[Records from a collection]
□ □ □ □ □ □ □

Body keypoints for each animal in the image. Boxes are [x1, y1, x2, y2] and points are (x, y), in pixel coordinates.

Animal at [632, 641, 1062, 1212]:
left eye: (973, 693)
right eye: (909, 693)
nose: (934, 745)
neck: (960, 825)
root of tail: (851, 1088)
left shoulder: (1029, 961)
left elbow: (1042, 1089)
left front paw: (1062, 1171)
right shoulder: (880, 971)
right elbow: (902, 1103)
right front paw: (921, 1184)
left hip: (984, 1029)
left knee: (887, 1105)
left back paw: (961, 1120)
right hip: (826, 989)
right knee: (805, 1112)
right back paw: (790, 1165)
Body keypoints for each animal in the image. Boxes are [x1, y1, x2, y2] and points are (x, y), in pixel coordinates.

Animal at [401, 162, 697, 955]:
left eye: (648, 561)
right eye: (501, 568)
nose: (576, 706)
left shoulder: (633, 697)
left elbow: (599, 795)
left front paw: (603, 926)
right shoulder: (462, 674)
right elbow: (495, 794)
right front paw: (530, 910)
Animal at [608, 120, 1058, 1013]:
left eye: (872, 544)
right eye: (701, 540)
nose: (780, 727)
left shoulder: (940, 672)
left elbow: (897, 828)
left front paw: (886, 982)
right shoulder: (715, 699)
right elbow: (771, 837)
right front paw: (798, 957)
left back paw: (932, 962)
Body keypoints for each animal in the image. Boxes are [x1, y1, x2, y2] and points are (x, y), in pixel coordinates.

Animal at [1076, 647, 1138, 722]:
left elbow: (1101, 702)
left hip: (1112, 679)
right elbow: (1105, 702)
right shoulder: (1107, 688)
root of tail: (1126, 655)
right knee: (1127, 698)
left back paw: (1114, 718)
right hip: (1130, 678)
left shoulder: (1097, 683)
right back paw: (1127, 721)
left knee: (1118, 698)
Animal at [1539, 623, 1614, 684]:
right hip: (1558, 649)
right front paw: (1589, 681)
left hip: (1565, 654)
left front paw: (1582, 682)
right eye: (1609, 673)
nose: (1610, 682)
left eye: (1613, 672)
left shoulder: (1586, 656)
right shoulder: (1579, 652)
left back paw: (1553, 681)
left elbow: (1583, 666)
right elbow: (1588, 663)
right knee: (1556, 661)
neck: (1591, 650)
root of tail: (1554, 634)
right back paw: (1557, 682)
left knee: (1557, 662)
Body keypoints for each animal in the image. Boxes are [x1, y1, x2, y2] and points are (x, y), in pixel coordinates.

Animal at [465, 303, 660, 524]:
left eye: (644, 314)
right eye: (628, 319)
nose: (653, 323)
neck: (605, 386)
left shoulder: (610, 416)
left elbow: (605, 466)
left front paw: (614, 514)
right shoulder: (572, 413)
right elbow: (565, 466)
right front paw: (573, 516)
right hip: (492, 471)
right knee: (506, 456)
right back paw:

□ □ □ □ □ □ □

**PROBLEM TO WORK ON**
Scan the data above for the string "knee". Copy every line in which it appears.

**RESULT OF THE TASK**
left knee: (887, 1105)
right knee: (805, 1112)
right knee: (1127, 698)
left knee: (1118, 698)
right knee: (1556, 661)
left knee: (1557, 662)
right knee: (506, 456)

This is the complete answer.